* _Your objective_
Filter the records for lines holding the string "also".
** Excerpted data follows **
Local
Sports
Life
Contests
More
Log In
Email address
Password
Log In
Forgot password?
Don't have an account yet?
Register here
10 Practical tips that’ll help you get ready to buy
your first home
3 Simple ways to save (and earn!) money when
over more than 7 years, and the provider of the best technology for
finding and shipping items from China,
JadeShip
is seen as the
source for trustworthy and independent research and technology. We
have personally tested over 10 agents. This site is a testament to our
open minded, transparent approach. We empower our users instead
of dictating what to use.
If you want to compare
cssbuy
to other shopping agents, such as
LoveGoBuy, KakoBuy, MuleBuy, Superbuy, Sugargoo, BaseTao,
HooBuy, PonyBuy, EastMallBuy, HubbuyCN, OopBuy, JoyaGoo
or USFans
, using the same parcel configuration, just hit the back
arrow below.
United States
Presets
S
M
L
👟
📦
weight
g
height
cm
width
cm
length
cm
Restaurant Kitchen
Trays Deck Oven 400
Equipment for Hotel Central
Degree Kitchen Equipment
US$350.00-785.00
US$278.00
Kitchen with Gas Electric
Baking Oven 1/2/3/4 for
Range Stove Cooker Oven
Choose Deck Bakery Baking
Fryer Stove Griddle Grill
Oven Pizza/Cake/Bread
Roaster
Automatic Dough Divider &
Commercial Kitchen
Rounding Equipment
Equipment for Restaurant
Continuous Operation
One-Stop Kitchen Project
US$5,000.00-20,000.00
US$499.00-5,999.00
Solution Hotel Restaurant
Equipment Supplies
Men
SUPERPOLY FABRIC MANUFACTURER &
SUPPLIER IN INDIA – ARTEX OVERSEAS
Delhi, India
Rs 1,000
** End of Excerpted data **
** Excerpted data follows **
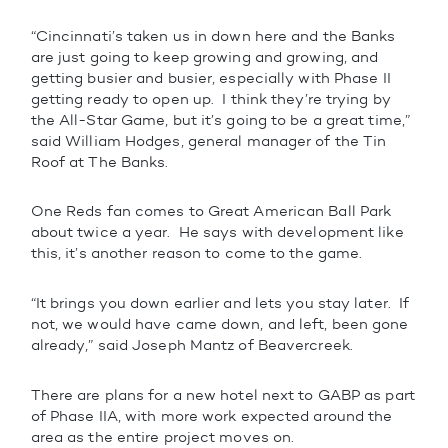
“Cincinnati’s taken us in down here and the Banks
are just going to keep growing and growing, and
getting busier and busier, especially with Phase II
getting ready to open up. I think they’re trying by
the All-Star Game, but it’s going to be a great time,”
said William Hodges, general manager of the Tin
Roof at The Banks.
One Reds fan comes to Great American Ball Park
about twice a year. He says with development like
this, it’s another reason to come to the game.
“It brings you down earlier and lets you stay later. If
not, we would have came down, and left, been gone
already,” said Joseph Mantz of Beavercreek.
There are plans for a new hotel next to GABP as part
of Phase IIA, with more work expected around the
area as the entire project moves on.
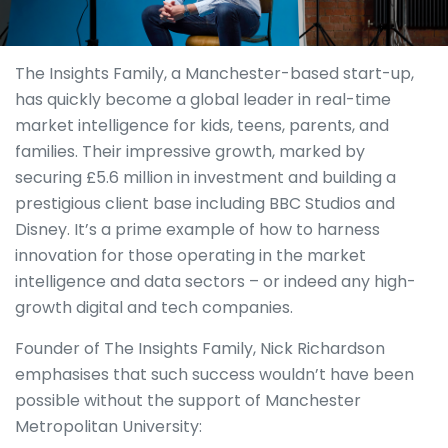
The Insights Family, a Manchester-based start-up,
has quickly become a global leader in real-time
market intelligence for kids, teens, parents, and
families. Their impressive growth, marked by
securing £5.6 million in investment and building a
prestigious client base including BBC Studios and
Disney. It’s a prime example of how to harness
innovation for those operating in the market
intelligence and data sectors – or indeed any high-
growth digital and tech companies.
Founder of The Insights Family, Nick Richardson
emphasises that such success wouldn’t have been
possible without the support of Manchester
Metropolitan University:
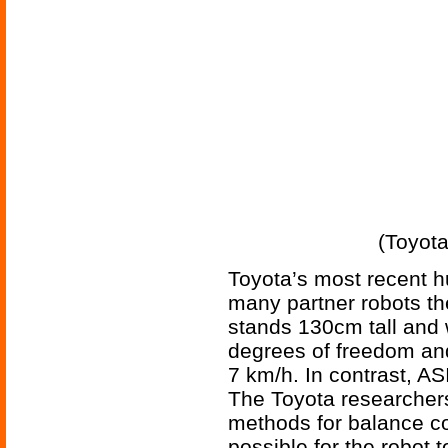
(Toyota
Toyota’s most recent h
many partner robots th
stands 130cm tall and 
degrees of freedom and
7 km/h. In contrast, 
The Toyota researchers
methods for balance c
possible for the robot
** End of Excerpted data **
** Excerpted data follows **
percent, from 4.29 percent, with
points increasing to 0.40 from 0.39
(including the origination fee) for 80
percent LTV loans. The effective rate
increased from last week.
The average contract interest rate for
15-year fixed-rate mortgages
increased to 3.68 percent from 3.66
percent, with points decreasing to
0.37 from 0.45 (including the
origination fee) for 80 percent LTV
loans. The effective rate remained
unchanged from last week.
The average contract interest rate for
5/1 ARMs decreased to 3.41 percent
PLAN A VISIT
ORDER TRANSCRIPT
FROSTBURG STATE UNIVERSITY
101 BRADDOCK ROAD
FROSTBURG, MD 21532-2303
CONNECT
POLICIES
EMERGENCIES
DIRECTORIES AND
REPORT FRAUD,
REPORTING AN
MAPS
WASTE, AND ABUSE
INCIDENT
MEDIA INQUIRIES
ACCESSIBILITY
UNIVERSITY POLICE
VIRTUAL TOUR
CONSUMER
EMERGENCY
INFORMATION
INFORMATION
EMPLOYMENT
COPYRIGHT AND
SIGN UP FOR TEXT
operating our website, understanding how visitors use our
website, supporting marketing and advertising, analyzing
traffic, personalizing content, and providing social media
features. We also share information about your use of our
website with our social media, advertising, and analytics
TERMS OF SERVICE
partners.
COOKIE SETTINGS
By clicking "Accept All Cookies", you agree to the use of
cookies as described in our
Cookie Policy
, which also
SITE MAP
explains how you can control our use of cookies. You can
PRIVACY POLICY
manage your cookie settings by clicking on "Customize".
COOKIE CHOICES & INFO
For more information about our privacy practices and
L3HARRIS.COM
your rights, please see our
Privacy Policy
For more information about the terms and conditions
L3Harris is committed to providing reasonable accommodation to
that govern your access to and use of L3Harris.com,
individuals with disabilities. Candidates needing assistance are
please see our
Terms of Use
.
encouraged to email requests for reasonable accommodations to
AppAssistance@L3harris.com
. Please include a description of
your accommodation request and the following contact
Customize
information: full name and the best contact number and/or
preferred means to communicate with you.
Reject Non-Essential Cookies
** End of Excerpted data **
* _The answer_
features. We also share information about your use of our
, which also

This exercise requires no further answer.